Je n’arrive jamais à l’improviste, même lorsque je ne tourne pas, un peu de manière générale d’ailleurs. Je m’annonce ou plutôt, nous convenons de rendez-vous qui conviennent à peu près. Ensuite, on prévoit et puis on s’adapte. Il y a de la mise en scène et puis des choses qui échappent complètement, ce qui est formidable d’ailleurs, quand cela advient et que l’on est prêt.

Qu’est ce qu’on vous a dit de plus beau à propos de vos films ?

Peut-être ce qu’a dit une femme gitane que je ne connaissais pas, lors d’une projection de La place : que j’avais réussi à faire sentir, à donner l’idée de la pluie qui tombait sur une caravane dans un champ.

Comment le film est-il reçu en Alsace ? Est-ce qu’il fait changer le regard porté sur la communauté yéniche ?

Je n’ai pas le recul nécessaire pour analyser cela. Mais l’idée quand on fait un film grâce, au départ, à une rencontre est de construire des passerelles entre des mondes qui ne se rencontrent jamais. Autant dans le documentaire que dans la fiction d’ailleurs. En entrant dans le monde de quelqu’un d’autre, on peut trouver des échos avec une histoire qui n’est pas la sienne. Il a été projeté récemment en avant-première à Strasbourg. C’est impossible pour moi de dire que cela change la perception des Yéniches. La projection a été très émouvante : Belinda était là, de même que son mari, tous les frères et sœurs présents dans la scène du baptême (ils avaient alors 1 ou 2 ans et là, 15), ainsi que l’ancien directeur de la Nichée, Monsieur Gersheimer, qui avait pris une chambre en ville pour l’occasion, son meilleur costume et sa profonde intelligence de cœur. Il y a eu beaucoup de questions bienveillantes et respectueuses. Tout le monde est reparti dans un sentiment de très grande fraternité et d’intimité.

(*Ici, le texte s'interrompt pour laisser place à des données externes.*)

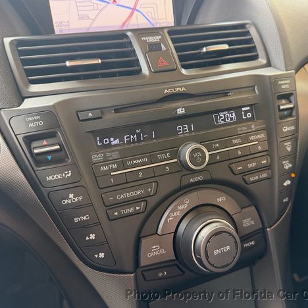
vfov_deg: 55.6
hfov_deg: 55.5
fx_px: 292
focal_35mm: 29
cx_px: 171
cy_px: 151
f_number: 1.78
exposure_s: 1/61
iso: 200
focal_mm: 6.76
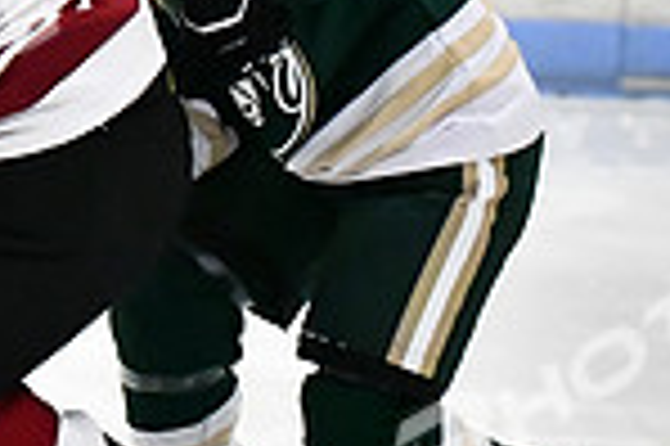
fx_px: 11061
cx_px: -265
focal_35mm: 595
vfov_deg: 2.3
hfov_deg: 3.5
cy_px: 119
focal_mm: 102
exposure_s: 1/1250
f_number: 2.8
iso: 8000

C’est impossible pour moi de dire que cela change la perception des Yéniches. D’ailleurs, je précise que je n’ai pas eu la sensation de faire un film sur les Yéniches. C’est d’abord un film sur une destinée individuelle, sur une personne. Ce n’est pas un film ethnologique mais j’espère, oui, que les gens peuvent en sortir rassemblés par quelque chose d’universel qui circule (le lien, l’amour, l’engagement, les obstacles, la vie en somme). Bien sûr, tout le monde ne peut y adhérer. On verra bien.